Más de 1.700 personas permanecen confinadas en un crucero atracado en el puerto de Burdeos, Francia, tras detectarse un posible brote de norovirus, una enfermedad gastrointestinal altamente contagiosa que afecta a pasajeros y tripulación. La medida se tomó luego del fallecimiento de un pasajero de 90 años y la aparición de decenas de casos con vómitos, diarrea y fiebre.
El barco, operado por Ambassador Cruise Line, transporta a 1.233 pasajeros y cientos de tripulantes, en su mayoría británicos e irlandeses. Había partido desde las islas Shetland y realizado escalas en Belfast, Liverpool y Brest antes de llegar a Francia. El crucero tenía previsto continuar hacia España, aunque el itinerario está bajo revisión debido a la situación sanitaria.
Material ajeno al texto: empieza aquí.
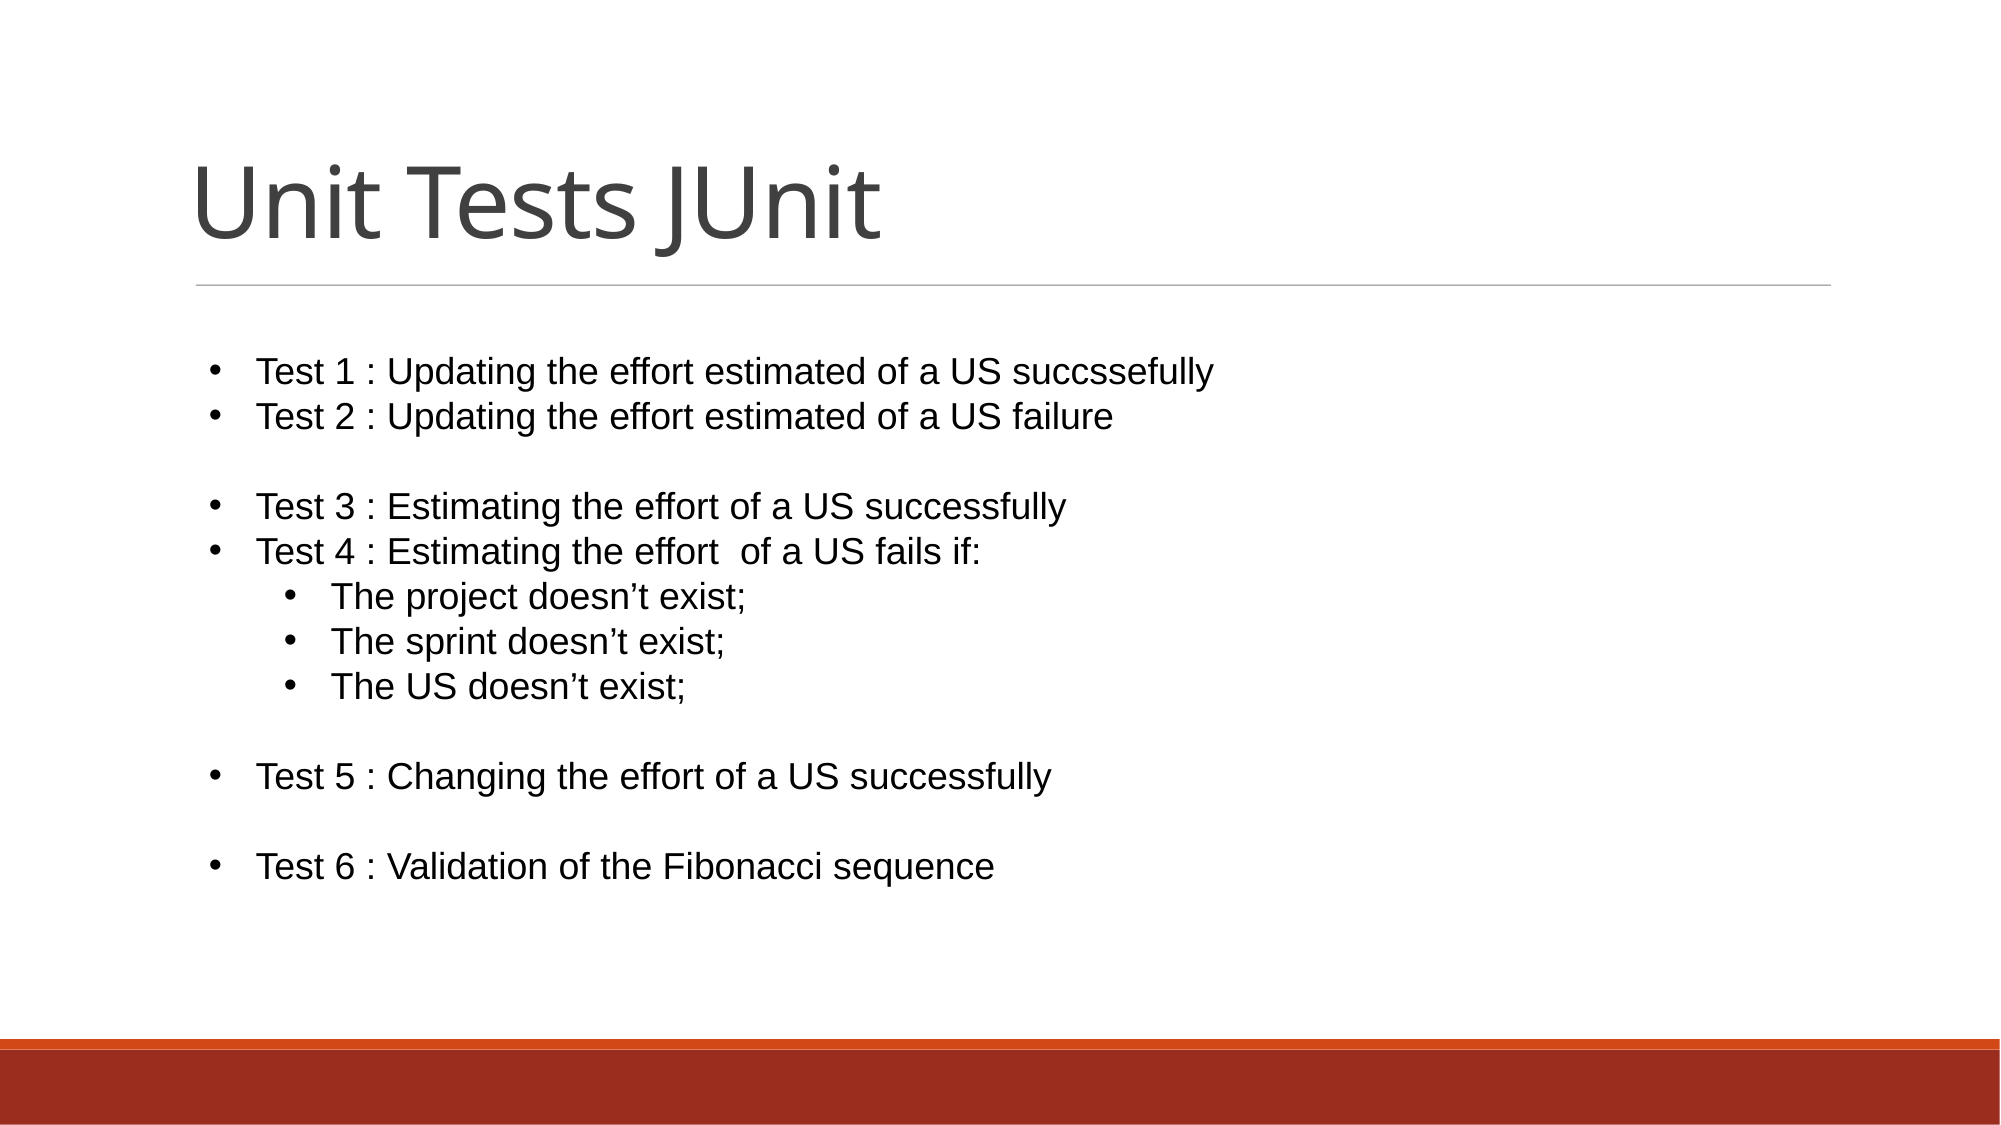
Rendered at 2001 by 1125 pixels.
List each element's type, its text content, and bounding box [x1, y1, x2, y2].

text_box Unit Tests JUnit [174, 148, 1825, 387]
text_box Test 1 : Updating the effort estimated of a US succssefully Test 2 : Updating the effort estimated of a US failure Test 3 : Estimating the effort of a US successfully Test 4 : Estimating the effort of a US fails if: The project doesn’t exist; The sprint doesn’t exist; The US doesn’t exist; Test 5 : Changing the effort of a US successfully Test 6 : Validation of the Fibonacci sequence [193, 339, 1825, 895]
50 personas con síntomas compatibles al norovirus
Las autoridades sanitarias francesas ordenaron el aislamiento total de quienes se encuentran a bordo mientras se llevan a cabo tareas epidemiológicas y controles sanitarios. Cerca de 50 personas comenzaron a manifestar síntomas compatibles con el norovirus, que provoca vómitos, diarrea, náuseas y fuertes dolores abdominales.
Las primeras pruebas realizadas en el crucero descartaron la presencia del norovirus, pero los análisis complementarios continúan en un hospital de Burdeos para determinar con precisión el origen del brote. Por ahora, no se descarta que la causa pueda estar relacionada con un problema alimentario y se confirmó que no existe vínculo con el hantavirus, que recientemente causó la muerte de tres pasajeros en otro crucero entre Ushuaia y Cabo Verde.
El norovirus se propaga con rapidez en ambientes cerrados y concurridos como hospitales, residencias y especialmente cruceros. El contagio puede ocurrir por contacto directo con personas infectadas, superficies contaminadas o alimentos infectados. Aunque en la mayoría de los casos los síntomas desaparecen en pocos días, el virus representa un riesgo serio para adultos mayores y personas con condiciones de salud preexistentes.